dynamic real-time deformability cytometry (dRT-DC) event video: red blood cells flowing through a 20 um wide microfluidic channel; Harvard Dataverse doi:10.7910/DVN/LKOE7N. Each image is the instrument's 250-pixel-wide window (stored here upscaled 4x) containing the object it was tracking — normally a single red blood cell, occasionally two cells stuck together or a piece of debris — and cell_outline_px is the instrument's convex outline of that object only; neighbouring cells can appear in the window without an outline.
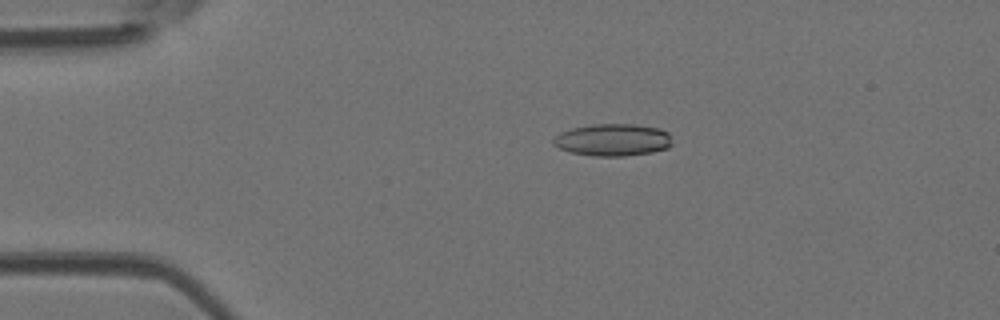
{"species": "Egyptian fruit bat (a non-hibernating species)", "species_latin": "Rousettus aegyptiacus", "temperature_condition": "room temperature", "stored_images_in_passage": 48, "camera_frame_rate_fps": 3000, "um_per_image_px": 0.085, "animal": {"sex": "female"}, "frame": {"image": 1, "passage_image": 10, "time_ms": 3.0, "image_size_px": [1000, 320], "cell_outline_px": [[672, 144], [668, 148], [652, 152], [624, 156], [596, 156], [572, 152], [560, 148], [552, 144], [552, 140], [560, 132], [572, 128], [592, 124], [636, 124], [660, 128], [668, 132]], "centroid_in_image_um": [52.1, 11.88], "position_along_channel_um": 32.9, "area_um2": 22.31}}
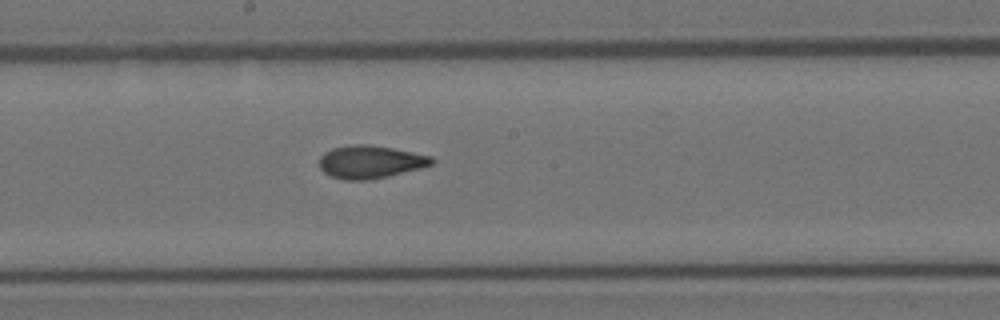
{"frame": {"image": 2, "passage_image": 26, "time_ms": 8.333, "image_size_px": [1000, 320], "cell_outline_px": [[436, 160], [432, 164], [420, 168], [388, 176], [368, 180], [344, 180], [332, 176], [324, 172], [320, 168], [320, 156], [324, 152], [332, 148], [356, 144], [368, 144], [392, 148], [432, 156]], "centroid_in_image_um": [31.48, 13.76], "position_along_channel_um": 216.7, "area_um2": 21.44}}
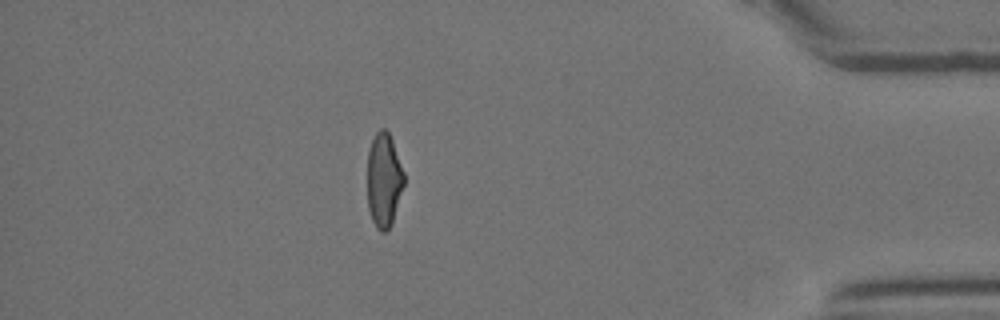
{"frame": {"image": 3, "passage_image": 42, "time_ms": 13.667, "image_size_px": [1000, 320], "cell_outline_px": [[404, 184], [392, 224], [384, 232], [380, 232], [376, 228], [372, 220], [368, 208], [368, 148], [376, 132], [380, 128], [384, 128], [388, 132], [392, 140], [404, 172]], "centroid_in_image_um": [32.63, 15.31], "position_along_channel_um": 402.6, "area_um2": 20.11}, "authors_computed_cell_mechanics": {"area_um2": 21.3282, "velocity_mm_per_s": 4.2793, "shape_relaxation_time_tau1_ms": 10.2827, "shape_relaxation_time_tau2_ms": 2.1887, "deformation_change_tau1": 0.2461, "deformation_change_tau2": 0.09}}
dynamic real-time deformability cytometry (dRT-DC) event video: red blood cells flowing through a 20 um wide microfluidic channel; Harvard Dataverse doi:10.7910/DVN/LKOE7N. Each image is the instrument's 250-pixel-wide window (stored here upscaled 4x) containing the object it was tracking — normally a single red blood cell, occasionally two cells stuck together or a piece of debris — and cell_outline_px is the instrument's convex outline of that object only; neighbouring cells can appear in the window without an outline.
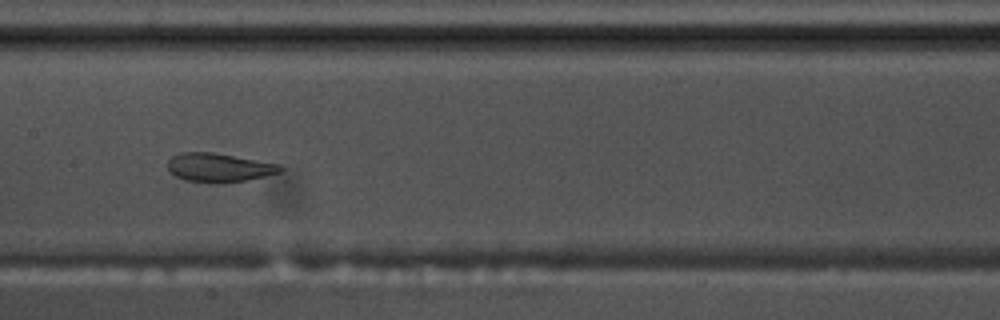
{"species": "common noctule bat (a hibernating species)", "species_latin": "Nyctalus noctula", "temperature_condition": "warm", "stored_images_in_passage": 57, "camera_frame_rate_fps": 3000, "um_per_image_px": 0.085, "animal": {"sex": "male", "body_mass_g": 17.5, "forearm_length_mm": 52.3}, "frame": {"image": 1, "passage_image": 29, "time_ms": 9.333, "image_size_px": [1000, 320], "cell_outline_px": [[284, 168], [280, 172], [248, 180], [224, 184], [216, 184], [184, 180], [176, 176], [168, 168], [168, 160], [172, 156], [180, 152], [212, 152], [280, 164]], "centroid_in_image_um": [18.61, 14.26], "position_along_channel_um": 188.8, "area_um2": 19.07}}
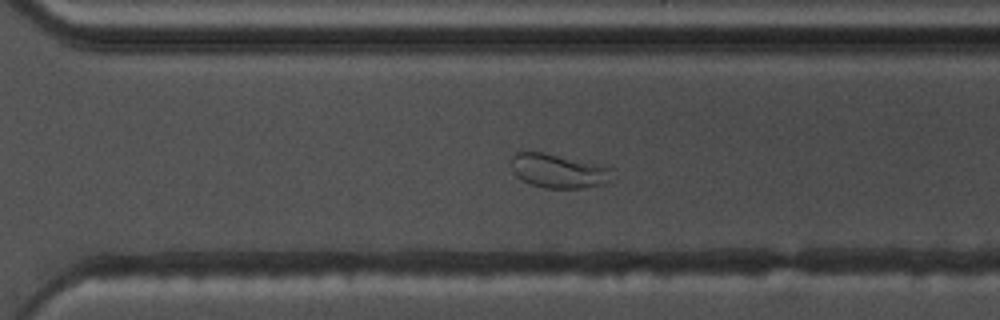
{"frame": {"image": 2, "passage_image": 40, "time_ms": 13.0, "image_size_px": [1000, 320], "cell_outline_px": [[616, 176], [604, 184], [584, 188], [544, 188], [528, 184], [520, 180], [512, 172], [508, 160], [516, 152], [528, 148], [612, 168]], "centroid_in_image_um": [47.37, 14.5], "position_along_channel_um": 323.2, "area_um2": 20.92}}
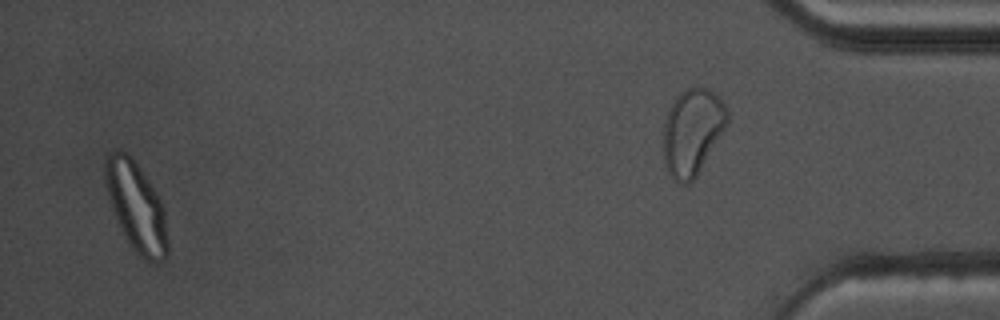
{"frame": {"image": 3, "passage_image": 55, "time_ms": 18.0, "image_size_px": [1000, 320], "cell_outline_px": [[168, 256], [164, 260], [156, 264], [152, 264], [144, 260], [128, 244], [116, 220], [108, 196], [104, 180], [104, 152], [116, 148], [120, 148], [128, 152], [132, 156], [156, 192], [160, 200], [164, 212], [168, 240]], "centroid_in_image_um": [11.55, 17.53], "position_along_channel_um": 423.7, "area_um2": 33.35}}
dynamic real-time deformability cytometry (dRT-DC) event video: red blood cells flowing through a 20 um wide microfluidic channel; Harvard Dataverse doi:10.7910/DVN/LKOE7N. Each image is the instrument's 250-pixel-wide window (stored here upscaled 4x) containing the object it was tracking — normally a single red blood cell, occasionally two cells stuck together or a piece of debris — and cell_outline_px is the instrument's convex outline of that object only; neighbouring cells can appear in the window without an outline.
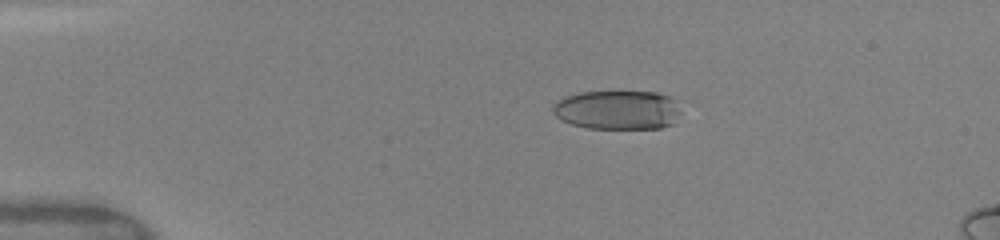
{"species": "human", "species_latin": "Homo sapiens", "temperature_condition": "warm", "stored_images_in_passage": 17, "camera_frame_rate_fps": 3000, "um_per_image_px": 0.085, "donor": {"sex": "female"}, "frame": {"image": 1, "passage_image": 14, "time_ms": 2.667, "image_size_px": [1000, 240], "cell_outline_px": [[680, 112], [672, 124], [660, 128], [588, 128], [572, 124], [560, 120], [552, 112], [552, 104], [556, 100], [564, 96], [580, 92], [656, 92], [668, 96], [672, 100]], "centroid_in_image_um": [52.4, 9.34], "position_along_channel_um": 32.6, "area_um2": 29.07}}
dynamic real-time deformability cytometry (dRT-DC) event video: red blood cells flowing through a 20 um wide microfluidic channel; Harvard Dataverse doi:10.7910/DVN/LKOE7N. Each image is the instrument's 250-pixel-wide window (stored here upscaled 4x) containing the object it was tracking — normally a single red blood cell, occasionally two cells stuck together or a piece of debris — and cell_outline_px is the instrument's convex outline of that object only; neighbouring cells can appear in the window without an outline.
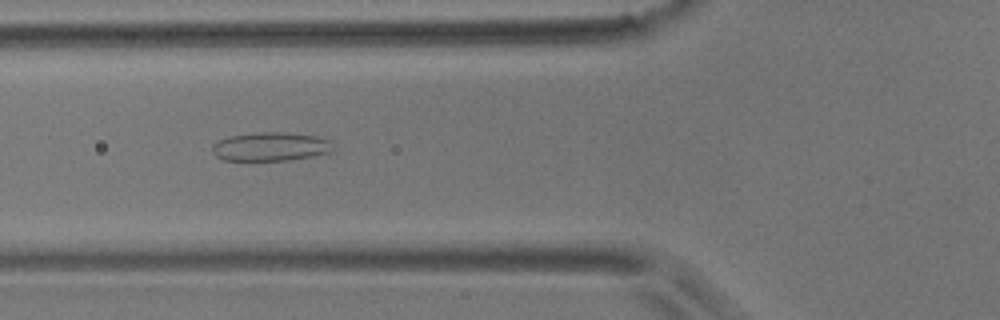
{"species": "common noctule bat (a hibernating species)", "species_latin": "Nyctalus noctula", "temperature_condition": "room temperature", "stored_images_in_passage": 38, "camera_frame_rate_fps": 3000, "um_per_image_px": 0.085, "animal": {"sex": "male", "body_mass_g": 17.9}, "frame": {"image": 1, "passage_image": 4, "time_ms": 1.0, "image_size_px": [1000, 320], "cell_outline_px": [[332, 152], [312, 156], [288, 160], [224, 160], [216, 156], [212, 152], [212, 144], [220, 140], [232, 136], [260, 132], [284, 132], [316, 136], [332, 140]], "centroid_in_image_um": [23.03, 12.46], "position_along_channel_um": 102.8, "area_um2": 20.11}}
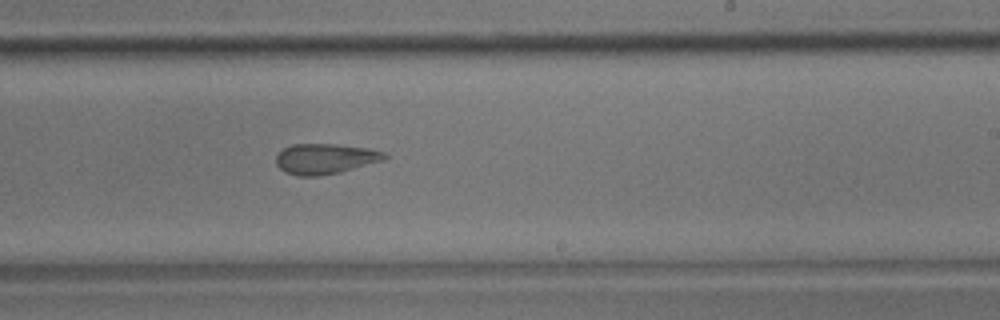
******************************
Exercise aim: Reproduce each line exactly, please, except for any pictures.

Final result:
dynamic real-time deformability cytometry (dRT-DC) event video: red blood cells flowing through a 20 um wide microfluidic channel; Harvard Dataverse doi:10.7910/DVN/LKOE7N. Each image is the instrument's 250-pixel-wide window (stored here upscaled 4x) containing the object it was tracking — normally a single red blood cell, occasionally two cells stuck together or a piece of debris — and cell_outline_px is the instrument's convex outline of that object only; neighbouring cells can appear in the window without an outline.
{"species": "Egyptian fruit bat (a non-hibernating species)", "species_latin": "Rousettus aegyptiacus", "temperature_condition": "room temperature", "stored_images_in_passage": 48, "camera_frame_rate_fps": 3000, "um_per_image_px": 0.085, "animal": {"sex": "female"}, "frame": {"image": 1, "passage_image": 10, "time_ms": 3.0, "image_size_px": [1000, 320], "cell_outline_px": [[672, 144], [668, 148], [652, 152], [624, 156], [596, 156], [572, 152], [560, 148], [552, 144], [552, 140], [560, 132], [572, 128], [592, 124], [636, 124], [660, 128], [668, 132]], "centroid_in_image_um": [52.1, 11.88], "position_along_channel_um": 32.9, "area_um2": 22.31}}
{"frame": {"image": 2, "passage_image": 26, "time_ms": 8.333, "image_size_px": [1000, 320], "cell_outline_px": [[436, 160], [432, 164], [420, 168], [388, 176], [368, 180], [344, 180], [332, 176], [324, 172], [320, 168], [320, 156], [324, 152], [332, 148], [356, 144], [368, 144], [392, 148], [432, 156]], "centroid_in_image_um": [31.48, 13.76], "position_along_channel_um": 216.7, "area_um2": 21.44}}
{"frame": {"image": 3, "passage_image": 42, "time_ms": 13.667, "image_size_px": [1000, 320], "cell_outline_px": [[404, 184], [392, 224], [384, 232], [380, 232], [376, 228], [372, 220], [368, 208], [368, 148], [376, 132], [380, 128], [384, 128], [388, 132], [392, 140], [404, 172]], "centroid_in_image_um": [32.63, 15.31], "position_along_channel_um": 402.6, "area_um2": 20.11}, "authors_computed_cell_mechanics": {"area_um2": 21.3282, "velocity_mm_per_s": 4.2793, "shape_relaxation_time_tau1_ms": 10.2827, "shape_relaxation_time_tau2_ms": 2.1887, "deformation_change_tau1": 0.2461, "deformation_change_tau2": 0.09}}
dynamic real-time deformability cytometry (dRT-DC) event video: red blood cells flowing through a 20 um wide microfluidic channel; Harvard Dataverse doi:10.7910/DVN/LKOE7N. Each image is the instrument's 250-pixel-wide window (stored here upscaled 4x) containing the object it was tracking — normally a single red blood cell, occasionally two cells stuck together or a piece of debris — and cell_outline_px is the instrument's convex outline of that object only; neighbouring cells can appear in the window without an outline.
{"species": "common noctule bat (a hibernating species)", "species_latin": "Nyctalus noctula", "temperature_condition": "warm", "stored_images_in_passage": 57, "camera_frame_rate_fps": 3000, "um_per_image_px": 0.085, "animal": {"sex": "male", "body_mass_g": 17.5, "forearm_length_mm": 52.3}, "frame": {"image": 1, "passage_image": 29, "time_ms": 9.333, "image_size_px": [1000, 320], "cell_outline_px": [[284, 168], [280, 172], [248, 180], [224, 184], [216, 184], [184, 180], [176, 176], [168, 168], [168, 160], [172, 156], [180, 152], [212, 152], [280, 164]], "centroid_in_image_um": [18.61, 14.26], "position_along_channel_um": 188.8, "area_um2": 19.07}}
{"frame": {"image": 2, "passage_image": 40, "time_ms": 13.0, "image_size_px": [1000, 320], "cell_outline_px": [[616, 176], [604, 184], [584, 188], [544, 188], [528, 184], [520, 180], [512, 172], [508, 160], [516, 152], [528, 148], [612, 168]], "centroid_in_image_um": [47.37, 14.5], "position_along_channel_um": 323.2, "area_um2": 20.92}}
{"frame": {"image": 3, "passage_image": 55, "time_ms": 18.0, "image_size_px": [1000, 320], "cell_outline_px": [[168, 256], [164, 260], [156, 264], [152, 264], [144, 260], [128, 244], [116, 220], [108, 196], [104, 180], [104, 152], [116, 148], [120, 148], [128, 152], [132, 156], [156, 192], [160, 200], [164, 212], [168, 240]], "centroid_in_image_um": [11.55, 17.53], "position_along_channel_um": 423.7, "area_um2": 33.35}}
dynamic real-time deformability cytometry (dRT-DC) event video: red blood cells flowing through a 20 um wide microfluidic channel; Harvard Dataverse doi:10.7910/DVN/LKOE7N. Each image is the instrument's 250-pixel-wide window (stored here upscaled 4x) containing the object it was tracking — normally a single red blood cell, occasionally two cells stuck together or a piece of debris — and cell_outline_px is the instrument's convex outline of that object only; neighbouring cells can appear in the window without an outline.
{"species": "human", "species_latin": "Homo sapiens", "temperature_condition": "warm", "stored_images_in_passage": 17, "camera_frame_rate_fps": 3000, "um_per_image_px": 0.085, "donor": {"sex": "female"}, "frame": {"image": 1, "passage_image": 14, "time_ms": 2.667, "image_size_px": [1000, 240], "cell_outline_px": [[680, 112], [672, 124], [660, 128], [588, 128], [572, 124], [560, 120], [552, 112], [552, 104], [556, 100], [564, 96], [580, 92], [656, 92], [668, 96], [672, 100]], "centroid_in_image_um": [52.4, 9.34], "position_along_channel_um": 32.6, "area_um2": 29.07}}
dynamic real-time deformability cytometry (dRT-DC) event video: red blood cells flowing through a 20 um wide microfluidic channel; Harvard Dataverse doi:10.7910/DVN/LKOE7N. Each image is the instrument's 250-pixel-wide window (stored here upscaled 4x) containing the object it was tracking — normally a single red blood cell, occasionally two cells stuck together or a piece of debris — and cell_outline_px is the instrument's convex outline of that object only; neighbouring cells can appear in the window without an outline.
{"species": "common noctule bat (a hibernating species)", "species_latin": "Nyctalus noctula", "temperature_condition": "room temperature", "stored_images_in_passage": 38, "camera_frame_rate_fps": 3000, "um_per_image_px": 0.085, "animal": {"sex": "male", "body_mass_g": 17.9}, "frame": {"image": 1, "passage_image": 4, "time_ms": 1.0, "image_size_px": [1000, 320], "cell_outline_px": [[332, 152], [312, 156], [288, 160], [224, 160], [216, 156], [212, 152], [212, 144], [220, 140], [232, 136], [260, 132], [284, 132], [316, 136], [332, 140]], "centroid_in_image_um": [23.03, 12.46], "position_along_channel_um": 102.8, "area_um2": 20.11}}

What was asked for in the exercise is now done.